Given data below:

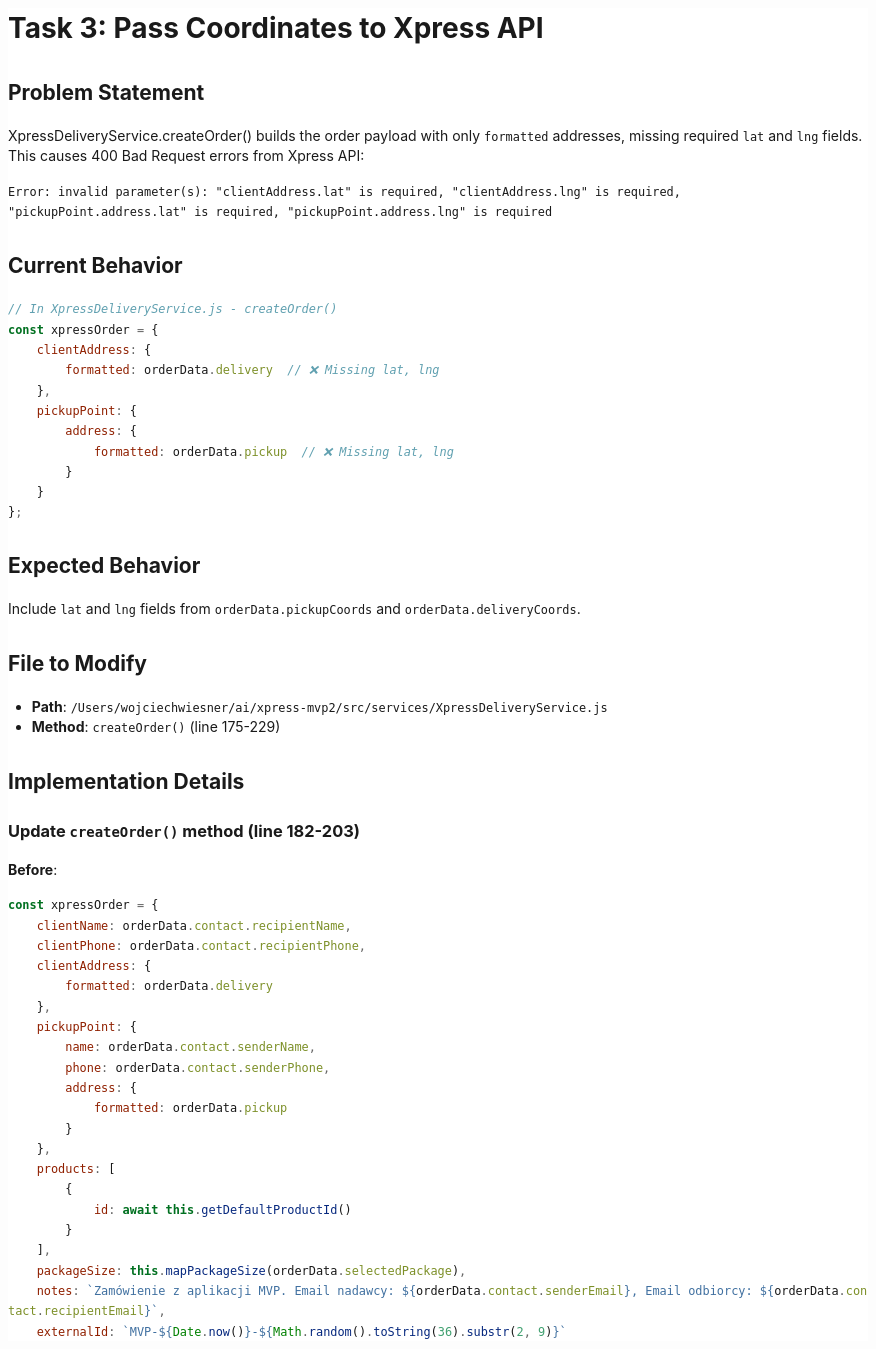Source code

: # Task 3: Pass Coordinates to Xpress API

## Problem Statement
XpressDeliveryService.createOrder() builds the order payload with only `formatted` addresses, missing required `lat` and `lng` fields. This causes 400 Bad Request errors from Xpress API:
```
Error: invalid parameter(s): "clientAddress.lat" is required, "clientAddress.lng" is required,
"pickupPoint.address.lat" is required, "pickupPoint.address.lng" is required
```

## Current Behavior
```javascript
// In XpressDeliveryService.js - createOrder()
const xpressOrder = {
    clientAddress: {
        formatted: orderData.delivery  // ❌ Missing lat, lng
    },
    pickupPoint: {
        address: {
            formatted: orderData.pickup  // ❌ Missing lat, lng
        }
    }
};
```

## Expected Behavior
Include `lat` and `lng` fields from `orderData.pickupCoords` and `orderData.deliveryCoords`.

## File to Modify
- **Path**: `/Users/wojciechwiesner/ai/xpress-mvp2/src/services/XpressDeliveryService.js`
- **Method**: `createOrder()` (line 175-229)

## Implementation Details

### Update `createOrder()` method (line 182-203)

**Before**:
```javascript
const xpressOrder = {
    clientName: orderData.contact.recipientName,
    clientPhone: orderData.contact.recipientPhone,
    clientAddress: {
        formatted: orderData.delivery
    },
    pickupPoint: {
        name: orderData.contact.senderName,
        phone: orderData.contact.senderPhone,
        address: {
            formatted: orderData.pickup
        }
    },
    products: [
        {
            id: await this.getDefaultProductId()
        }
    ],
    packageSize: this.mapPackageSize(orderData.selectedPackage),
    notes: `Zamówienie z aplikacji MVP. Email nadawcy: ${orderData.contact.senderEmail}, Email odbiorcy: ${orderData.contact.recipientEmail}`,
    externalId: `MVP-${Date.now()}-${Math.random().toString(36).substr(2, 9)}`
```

End of Given data.
Given data below:

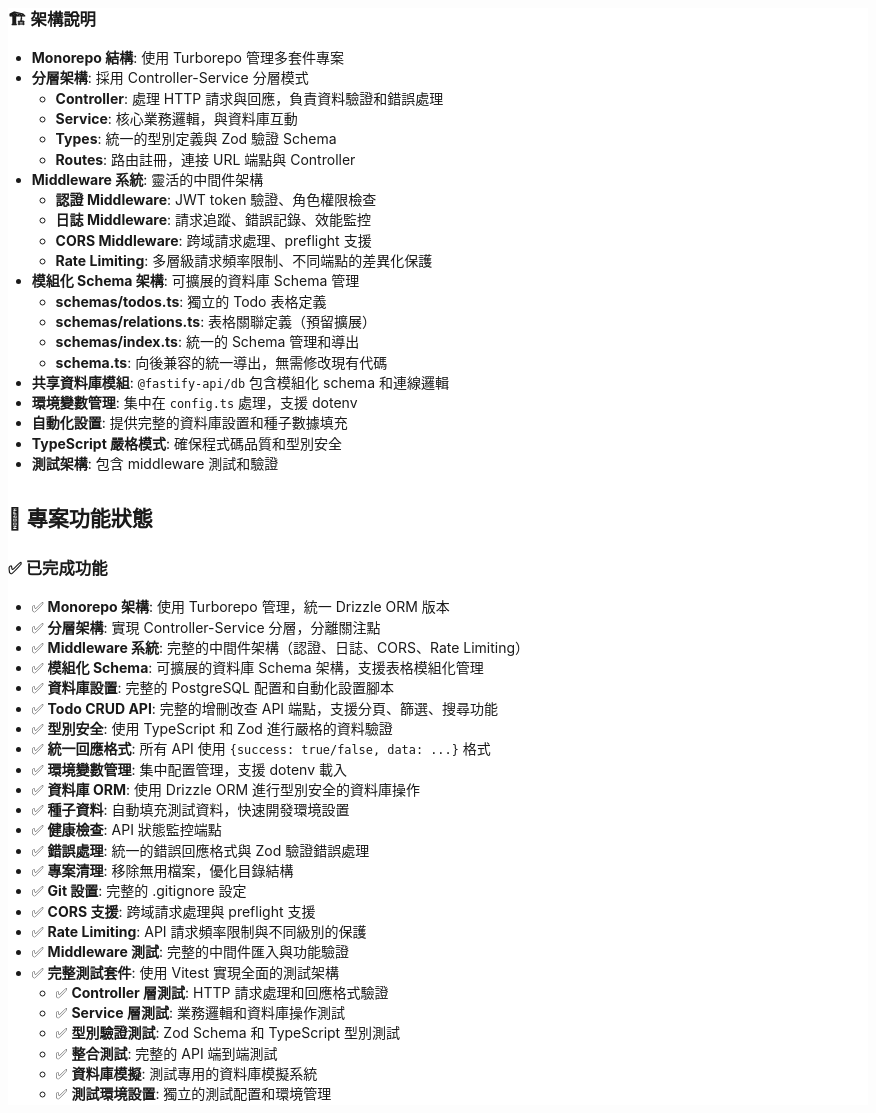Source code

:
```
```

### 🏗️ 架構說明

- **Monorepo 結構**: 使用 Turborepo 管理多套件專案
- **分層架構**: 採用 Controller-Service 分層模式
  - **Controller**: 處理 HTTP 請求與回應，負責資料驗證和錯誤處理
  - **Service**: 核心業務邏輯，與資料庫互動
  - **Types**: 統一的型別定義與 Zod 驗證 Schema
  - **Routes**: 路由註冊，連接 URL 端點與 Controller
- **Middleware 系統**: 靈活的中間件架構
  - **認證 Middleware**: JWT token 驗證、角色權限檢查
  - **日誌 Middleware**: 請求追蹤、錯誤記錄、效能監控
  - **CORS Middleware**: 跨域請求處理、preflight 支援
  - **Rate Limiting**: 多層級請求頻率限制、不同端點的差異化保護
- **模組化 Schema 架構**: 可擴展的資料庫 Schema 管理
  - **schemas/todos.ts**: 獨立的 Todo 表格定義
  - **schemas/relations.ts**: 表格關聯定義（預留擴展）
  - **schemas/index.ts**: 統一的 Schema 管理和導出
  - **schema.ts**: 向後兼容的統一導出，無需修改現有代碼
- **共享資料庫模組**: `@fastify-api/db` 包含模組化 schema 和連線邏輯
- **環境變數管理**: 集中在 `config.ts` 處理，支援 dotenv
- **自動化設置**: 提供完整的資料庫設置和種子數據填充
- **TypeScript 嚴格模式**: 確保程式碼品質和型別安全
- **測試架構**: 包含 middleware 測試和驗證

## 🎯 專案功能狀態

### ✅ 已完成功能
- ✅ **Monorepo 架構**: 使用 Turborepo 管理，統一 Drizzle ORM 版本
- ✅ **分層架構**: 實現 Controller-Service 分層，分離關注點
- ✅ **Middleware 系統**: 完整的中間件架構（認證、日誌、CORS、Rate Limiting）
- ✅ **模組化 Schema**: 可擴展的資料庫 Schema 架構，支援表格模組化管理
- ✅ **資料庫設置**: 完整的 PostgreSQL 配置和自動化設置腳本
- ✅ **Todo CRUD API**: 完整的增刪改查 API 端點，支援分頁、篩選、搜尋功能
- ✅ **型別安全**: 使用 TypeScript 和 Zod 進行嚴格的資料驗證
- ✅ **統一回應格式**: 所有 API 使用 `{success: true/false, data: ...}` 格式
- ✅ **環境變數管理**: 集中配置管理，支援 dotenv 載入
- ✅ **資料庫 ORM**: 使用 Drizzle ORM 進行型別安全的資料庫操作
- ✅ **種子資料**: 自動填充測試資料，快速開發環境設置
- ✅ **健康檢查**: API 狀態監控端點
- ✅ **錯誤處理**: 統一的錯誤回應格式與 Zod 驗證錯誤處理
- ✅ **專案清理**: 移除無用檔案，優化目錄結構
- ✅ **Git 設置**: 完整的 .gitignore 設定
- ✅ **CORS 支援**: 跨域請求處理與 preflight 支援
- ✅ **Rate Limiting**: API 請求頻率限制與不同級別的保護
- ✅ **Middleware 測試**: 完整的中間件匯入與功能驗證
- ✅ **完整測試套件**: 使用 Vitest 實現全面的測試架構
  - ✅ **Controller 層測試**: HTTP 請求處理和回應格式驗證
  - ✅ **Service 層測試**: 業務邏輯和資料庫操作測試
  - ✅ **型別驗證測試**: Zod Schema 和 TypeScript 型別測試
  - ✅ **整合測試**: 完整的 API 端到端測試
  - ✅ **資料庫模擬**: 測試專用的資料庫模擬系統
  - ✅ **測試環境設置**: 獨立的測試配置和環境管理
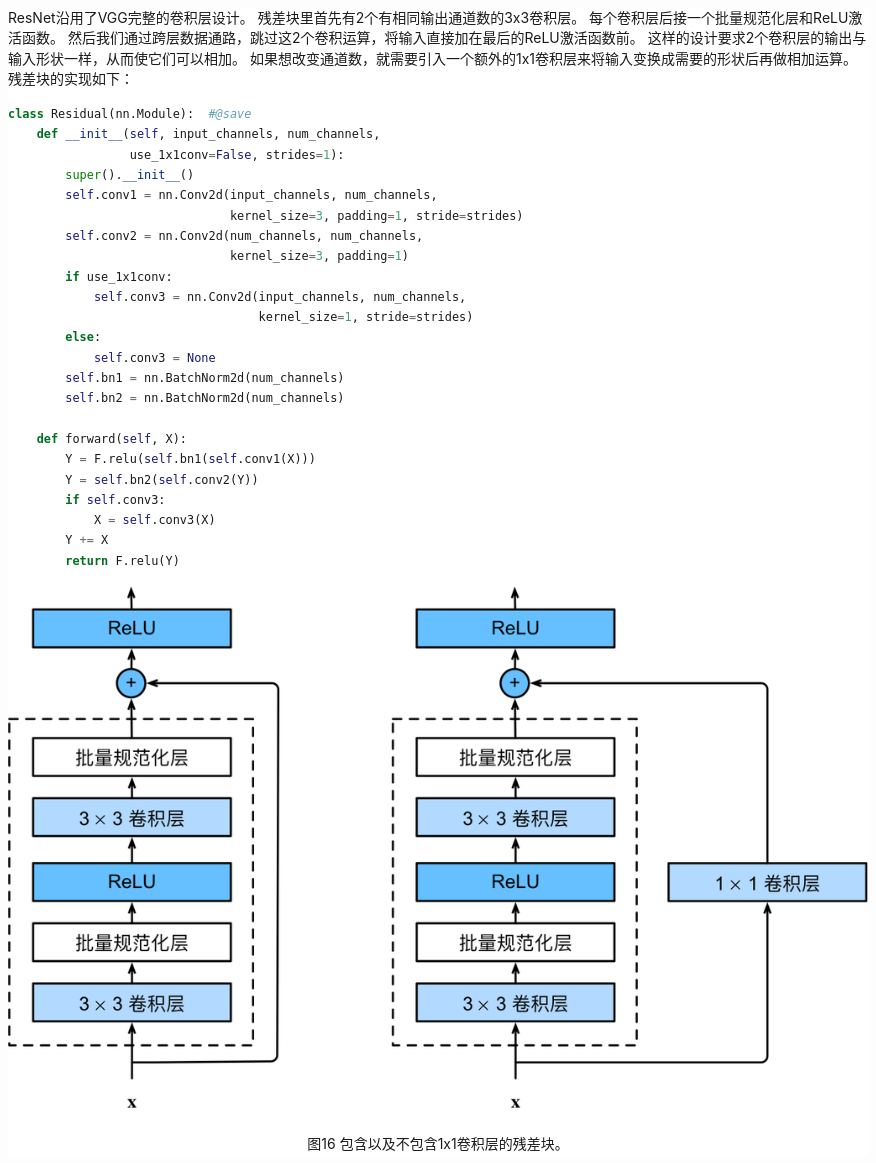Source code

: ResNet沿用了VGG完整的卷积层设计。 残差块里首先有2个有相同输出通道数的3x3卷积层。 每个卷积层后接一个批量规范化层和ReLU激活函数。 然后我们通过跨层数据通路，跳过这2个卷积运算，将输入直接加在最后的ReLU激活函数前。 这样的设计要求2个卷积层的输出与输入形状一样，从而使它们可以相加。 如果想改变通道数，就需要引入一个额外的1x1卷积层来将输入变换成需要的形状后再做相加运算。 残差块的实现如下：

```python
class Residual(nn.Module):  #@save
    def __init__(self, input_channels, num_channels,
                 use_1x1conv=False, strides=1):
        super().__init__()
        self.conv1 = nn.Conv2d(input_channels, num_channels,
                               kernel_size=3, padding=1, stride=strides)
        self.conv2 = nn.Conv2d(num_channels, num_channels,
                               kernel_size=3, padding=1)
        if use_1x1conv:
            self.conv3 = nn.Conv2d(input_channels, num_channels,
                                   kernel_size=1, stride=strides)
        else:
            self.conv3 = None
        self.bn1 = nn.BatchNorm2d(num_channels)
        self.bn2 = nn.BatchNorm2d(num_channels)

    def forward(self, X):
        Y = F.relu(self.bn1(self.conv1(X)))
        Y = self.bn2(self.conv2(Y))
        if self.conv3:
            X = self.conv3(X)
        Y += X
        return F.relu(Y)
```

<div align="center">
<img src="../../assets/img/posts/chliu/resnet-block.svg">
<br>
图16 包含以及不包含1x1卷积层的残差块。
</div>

End of Given data.

Would you print exactly, and only, the lines of the data above from the line with "- **Monorepo 結構**: 使用 Turborepo 管理多套件專案" through the line with "- **CORS Middleware**: 跨域請求處理、preflight 支援", inclusive?

- **Monorepo 結構**: 使用 Turborepo 管理多套件專案
- **分層架構**: 採用 Controller-Service 分層模式
  - **Controller**: 處理 HTTP 請求與回應，負責資料驗證和錯誤處理
  - **Service**: 核心業務邏輯，與資料庫互動
  - **Types**: 統一的型別定義與 Zod 驗證 Schema
  - **Routes**: 路由註冊，連接 URL 端點與 Controller
- **Middleware 系統**: 靈活的中間件架構
  - **認證 Middleware**: JWT token 驗證、角色權限檢查
  - **日誌 Middleware**: 請求追蹤、錯誤記錄、效能監控
  - **CORS Middleware**: 跨域請求處理、preflight 支援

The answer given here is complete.